Gospel Music Industry Analysis

Would You Believe That Piracy Statistics Are Normally Bogus, Fiction and Unsubstantiated?
Many years have gone by while the U.S. Government (GAO) and private industry have researched information on how entertainment and software industry piracy statistics are very reliable — at least in terms of being constantly and notoriously incorrect on an yearly basis. Each year companies, especially the Business Software Alliance (BSA, like to throw out marginally-coherent information “proving” the supposedly-huge effect piracy has on the market, national security or employment. The claims are swiftly debunked as rubbish — yet the same claims come back year after year, and often get cited by U.S. people in politics as gospel.
There is a new study by the GAO (Government Accounting Office) on the side effects of piracy (covering most sectors, even toys and games, apparel, car or truck parts, and medicine). The GAO’s analysis unsurprisingly found that U.S. government and industry claims that piracy damages the economic system to the tune of billions of dollars “cannot be substantiated due to the absence of underlying studies.” The full GAO document is worth a read, and not only argues that claims of fiscal impact have not been founded on substantive science — but that file sharing can truly have a constructive impact on sales:
“Some experts we interviewed and literature we reviewed identified potential positive economic effects of counterfeiting and piracy,” The GAO wrote. “Some consumers may knowingly purchase a counterfeit or pirated product because it is less expensive than the genuine good or because the genuine good is unavailable, and they may experience positive effects from such purchases. Consumers may use pirated goods to ‘sample’ music, movies, software, or electronic games before purchasing legitimate copies,” the GAO continued. “This may lead to increased sales of legitimate goods.”

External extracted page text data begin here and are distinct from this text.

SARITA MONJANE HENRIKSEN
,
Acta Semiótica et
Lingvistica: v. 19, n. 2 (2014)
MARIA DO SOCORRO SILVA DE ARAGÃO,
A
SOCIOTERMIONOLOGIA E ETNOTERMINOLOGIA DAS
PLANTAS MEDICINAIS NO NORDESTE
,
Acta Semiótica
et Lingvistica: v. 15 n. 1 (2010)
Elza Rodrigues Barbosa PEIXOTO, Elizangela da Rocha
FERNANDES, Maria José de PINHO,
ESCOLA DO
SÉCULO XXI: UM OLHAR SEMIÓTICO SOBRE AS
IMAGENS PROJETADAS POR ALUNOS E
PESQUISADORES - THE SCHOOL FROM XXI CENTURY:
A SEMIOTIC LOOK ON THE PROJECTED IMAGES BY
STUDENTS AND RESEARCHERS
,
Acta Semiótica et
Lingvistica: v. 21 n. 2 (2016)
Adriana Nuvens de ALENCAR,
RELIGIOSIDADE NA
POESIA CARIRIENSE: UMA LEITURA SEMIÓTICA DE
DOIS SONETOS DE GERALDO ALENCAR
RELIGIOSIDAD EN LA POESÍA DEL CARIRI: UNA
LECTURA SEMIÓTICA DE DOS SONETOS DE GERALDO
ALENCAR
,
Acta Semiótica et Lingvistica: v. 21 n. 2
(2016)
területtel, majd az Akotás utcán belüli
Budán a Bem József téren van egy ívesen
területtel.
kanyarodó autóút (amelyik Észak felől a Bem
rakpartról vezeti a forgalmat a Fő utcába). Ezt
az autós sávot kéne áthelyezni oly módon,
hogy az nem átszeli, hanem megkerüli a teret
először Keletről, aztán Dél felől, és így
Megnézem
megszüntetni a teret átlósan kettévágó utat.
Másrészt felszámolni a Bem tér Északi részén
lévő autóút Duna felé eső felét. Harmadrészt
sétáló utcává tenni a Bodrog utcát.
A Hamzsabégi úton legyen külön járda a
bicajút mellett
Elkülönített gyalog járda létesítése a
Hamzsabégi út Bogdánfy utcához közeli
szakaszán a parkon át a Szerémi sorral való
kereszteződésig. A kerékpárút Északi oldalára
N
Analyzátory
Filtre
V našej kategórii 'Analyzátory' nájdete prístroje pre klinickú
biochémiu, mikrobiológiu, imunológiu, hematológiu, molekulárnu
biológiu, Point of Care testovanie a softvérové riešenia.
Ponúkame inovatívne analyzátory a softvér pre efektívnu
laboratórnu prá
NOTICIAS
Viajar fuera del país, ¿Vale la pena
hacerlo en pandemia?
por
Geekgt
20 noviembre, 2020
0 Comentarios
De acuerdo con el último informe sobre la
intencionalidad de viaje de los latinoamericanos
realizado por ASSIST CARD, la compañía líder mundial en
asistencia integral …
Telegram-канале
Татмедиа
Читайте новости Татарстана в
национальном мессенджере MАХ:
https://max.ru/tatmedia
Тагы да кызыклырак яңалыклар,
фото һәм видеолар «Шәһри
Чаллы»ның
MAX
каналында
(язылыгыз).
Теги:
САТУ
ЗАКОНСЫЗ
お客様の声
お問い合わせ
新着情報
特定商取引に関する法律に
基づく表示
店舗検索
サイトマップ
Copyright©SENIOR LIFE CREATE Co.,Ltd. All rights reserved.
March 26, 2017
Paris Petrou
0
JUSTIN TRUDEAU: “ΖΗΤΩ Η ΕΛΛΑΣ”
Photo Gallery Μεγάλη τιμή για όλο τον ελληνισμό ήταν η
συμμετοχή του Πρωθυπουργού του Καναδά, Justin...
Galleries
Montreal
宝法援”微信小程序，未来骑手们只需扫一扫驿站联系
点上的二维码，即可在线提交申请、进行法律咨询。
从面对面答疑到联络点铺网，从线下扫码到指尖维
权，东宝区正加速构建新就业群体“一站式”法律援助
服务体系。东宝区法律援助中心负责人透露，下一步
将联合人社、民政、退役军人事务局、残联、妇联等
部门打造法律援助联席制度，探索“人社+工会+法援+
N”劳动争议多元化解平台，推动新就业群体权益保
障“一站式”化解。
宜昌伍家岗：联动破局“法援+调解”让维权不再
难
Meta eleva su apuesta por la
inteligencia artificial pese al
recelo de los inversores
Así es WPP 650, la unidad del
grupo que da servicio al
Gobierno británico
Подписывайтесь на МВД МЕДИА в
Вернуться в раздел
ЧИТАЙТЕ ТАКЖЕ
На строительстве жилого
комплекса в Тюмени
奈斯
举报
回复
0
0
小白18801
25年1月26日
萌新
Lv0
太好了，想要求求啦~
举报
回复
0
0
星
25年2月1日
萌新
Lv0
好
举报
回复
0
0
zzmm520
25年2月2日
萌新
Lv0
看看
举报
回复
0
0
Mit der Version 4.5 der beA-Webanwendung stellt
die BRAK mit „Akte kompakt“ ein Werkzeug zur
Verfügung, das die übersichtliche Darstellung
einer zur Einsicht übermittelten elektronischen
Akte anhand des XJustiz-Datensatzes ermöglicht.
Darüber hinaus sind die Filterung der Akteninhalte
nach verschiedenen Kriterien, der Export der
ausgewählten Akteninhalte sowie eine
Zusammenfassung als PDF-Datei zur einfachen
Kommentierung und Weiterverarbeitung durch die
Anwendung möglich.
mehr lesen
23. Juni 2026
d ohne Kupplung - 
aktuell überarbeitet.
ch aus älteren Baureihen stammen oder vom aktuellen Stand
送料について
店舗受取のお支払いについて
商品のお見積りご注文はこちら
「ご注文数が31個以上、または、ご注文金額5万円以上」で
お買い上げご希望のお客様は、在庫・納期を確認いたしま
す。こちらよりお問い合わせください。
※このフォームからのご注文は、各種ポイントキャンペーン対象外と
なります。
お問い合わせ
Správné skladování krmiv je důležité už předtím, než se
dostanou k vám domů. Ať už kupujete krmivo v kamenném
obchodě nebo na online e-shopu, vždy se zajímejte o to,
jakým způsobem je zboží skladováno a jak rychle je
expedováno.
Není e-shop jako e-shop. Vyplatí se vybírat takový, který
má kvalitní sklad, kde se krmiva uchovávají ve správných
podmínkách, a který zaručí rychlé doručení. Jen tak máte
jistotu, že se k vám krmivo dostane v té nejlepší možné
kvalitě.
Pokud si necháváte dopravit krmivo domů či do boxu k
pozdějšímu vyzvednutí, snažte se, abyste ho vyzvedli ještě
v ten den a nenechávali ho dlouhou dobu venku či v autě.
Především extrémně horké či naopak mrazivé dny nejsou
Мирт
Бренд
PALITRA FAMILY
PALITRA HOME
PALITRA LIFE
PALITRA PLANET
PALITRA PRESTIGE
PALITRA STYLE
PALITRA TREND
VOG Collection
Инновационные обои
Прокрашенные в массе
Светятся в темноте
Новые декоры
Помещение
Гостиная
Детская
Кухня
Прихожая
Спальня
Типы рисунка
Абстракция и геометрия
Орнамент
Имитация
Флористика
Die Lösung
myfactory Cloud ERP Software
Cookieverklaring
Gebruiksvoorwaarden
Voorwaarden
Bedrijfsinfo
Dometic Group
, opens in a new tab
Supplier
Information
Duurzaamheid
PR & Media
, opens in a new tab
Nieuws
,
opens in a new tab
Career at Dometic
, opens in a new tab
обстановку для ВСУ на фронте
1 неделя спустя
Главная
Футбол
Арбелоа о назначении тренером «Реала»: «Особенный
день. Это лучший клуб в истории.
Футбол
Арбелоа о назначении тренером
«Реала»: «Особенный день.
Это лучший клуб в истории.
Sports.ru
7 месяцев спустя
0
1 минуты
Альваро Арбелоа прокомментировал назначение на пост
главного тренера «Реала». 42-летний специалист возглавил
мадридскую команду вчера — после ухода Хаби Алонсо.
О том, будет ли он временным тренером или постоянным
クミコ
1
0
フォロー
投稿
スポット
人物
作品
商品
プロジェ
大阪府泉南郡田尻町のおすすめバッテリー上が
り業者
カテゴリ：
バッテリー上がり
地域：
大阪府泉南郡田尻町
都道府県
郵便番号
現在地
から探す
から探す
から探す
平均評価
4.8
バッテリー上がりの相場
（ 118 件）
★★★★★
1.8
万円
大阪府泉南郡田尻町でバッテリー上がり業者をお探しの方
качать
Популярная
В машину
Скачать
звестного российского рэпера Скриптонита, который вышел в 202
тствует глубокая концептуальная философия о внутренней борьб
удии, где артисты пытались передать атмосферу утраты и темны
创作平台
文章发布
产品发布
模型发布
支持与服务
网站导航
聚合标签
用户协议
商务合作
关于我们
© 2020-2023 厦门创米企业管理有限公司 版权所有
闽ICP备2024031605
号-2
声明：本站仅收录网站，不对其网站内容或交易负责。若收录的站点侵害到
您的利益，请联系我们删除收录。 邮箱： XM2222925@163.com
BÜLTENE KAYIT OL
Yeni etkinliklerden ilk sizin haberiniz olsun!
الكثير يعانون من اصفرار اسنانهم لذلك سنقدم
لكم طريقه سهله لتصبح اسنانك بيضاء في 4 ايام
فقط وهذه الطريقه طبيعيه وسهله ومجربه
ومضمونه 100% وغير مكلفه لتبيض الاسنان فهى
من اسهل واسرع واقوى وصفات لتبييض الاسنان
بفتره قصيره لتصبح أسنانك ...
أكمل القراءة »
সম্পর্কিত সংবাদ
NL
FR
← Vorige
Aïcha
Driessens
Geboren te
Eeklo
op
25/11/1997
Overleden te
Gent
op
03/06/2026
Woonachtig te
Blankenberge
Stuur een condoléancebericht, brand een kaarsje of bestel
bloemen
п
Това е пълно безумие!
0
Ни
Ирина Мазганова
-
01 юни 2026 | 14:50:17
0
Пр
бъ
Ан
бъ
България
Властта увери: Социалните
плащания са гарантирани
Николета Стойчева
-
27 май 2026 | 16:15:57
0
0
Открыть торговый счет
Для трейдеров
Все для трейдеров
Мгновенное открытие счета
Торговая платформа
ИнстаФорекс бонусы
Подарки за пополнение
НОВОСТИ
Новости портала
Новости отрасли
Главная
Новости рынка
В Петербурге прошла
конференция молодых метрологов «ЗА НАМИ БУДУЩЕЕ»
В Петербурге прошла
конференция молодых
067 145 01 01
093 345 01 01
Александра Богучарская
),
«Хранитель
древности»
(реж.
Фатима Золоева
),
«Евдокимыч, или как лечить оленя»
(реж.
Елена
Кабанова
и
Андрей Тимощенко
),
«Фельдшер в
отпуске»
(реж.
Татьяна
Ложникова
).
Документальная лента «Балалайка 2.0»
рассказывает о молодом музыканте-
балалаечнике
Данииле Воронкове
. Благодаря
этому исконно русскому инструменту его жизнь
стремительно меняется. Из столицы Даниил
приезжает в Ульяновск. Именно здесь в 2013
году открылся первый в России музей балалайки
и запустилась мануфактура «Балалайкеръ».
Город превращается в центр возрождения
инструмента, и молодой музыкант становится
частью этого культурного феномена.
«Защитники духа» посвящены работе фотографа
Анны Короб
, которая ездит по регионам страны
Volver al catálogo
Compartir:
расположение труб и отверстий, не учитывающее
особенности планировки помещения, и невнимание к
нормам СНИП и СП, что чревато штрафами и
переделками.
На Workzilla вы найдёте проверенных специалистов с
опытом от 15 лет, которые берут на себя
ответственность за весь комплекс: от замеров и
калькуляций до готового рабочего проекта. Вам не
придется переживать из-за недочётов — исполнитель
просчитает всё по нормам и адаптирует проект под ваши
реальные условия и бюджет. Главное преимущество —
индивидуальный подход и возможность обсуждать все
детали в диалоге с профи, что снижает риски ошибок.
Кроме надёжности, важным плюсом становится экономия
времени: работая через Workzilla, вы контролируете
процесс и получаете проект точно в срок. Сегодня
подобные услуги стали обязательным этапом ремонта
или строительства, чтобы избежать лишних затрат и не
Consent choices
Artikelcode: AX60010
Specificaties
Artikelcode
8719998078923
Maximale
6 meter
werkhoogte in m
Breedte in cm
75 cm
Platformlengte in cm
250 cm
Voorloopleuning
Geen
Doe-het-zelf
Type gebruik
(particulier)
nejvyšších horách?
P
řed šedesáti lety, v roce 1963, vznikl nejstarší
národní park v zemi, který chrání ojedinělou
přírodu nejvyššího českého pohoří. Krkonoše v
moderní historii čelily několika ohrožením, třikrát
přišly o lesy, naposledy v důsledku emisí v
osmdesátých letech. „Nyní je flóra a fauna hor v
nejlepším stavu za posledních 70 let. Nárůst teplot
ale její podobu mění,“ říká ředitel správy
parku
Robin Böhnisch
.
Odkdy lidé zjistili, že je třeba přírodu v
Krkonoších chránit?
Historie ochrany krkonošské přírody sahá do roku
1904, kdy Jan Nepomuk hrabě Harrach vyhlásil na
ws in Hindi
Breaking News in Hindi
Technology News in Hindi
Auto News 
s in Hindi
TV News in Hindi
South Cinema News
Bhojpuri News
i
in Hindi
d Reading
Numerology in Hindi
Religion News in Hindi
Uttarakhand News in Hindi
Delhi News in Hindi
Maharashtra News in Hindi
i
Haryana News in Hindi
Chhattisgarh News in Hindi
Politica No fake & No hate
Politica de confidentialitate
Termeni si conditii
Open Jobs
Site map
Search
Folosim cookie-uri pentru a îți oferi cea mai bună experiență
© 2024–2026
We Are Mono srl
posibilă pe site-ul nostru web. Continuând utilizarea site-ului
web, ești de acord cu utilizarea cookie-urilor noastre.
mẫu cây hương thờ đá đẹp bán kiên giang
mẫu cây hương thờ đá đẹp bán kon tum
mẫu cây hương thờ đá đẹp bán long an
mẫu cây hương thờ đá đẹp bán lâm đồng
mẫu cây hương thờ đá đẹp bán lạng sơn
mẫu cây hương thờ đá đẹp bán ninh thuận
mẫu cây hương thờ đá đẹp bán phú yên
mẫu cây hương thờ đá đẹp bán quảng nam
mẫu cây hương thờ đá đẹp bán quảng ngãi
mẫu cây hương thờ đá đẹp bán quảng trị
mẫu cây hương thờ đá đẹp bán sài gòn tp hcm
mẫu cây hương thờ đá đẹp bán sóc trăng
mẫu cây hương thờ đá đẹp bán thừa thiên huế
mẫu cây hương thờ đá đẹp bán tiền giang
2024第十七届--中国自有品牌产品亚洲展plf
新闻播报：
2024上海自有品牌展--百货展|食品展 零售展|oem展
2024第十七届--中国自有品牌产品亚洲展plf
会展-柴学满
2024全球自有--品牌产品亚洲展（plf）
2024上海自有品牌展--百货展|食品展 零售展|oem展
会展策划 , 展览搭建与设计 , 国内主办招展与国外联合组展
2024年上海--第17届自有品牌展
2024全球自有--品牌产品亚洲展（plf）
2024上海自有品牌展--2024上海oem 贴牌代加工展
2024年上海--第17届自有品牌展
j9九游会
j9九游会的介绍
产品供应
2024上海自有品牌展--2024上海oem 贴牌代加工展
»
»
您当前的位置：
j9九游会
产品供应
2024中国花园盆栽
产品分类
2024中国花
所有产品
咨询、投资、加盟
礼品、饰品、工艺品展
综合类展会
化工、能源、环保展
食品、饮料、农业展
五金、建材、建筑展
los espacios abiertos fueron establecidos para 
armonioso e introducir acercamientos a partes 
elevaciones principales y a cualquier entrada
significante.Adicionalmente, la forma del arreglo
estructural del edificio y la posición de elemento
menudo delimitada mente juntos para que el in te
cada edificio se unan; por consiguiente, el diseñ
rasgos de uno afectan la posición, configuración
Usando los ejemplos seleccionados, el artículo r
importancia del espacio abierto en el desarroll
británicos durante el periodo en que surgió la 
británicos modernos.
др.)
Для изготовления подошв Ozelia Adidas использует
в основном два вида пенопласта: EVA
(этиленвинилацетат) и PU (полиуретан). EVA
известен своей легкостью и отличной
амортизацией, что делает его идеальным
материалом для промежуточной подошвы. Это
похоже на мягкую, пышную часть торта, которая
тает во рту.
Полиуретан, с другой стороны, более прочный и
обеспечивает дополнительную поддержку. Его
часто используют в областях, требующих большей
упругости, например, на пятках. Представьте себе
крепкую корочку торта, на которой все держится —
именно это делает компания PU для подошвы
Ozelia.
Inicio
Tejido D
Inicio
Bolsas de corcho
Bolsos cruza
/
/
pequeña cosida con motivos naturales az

Investigation after investigation have reinforced the conclusion that file sharers acquire more media — though the concept never resonates the same way as claims of economic armageddon brought on by file sharing. While the GAO’s report does without doubt emphasize some of the bad impacts of counterfeiting, the GAO goes on to state that any overarching data of piracy’s affect on the larger economy may not even be possible. The GAO was advised to study piracy’s impact as part of the Intellectual Property Act of 2008 (PRO-IP Act) — which provided plenty of giveaways to the entertainment industry. ProIP was ironically pushed through using unreliable studies to make a case for its creation. Of course we’ll soon be drowning in new dubious data “proving” the GAO drastically wrong — and around and around we go.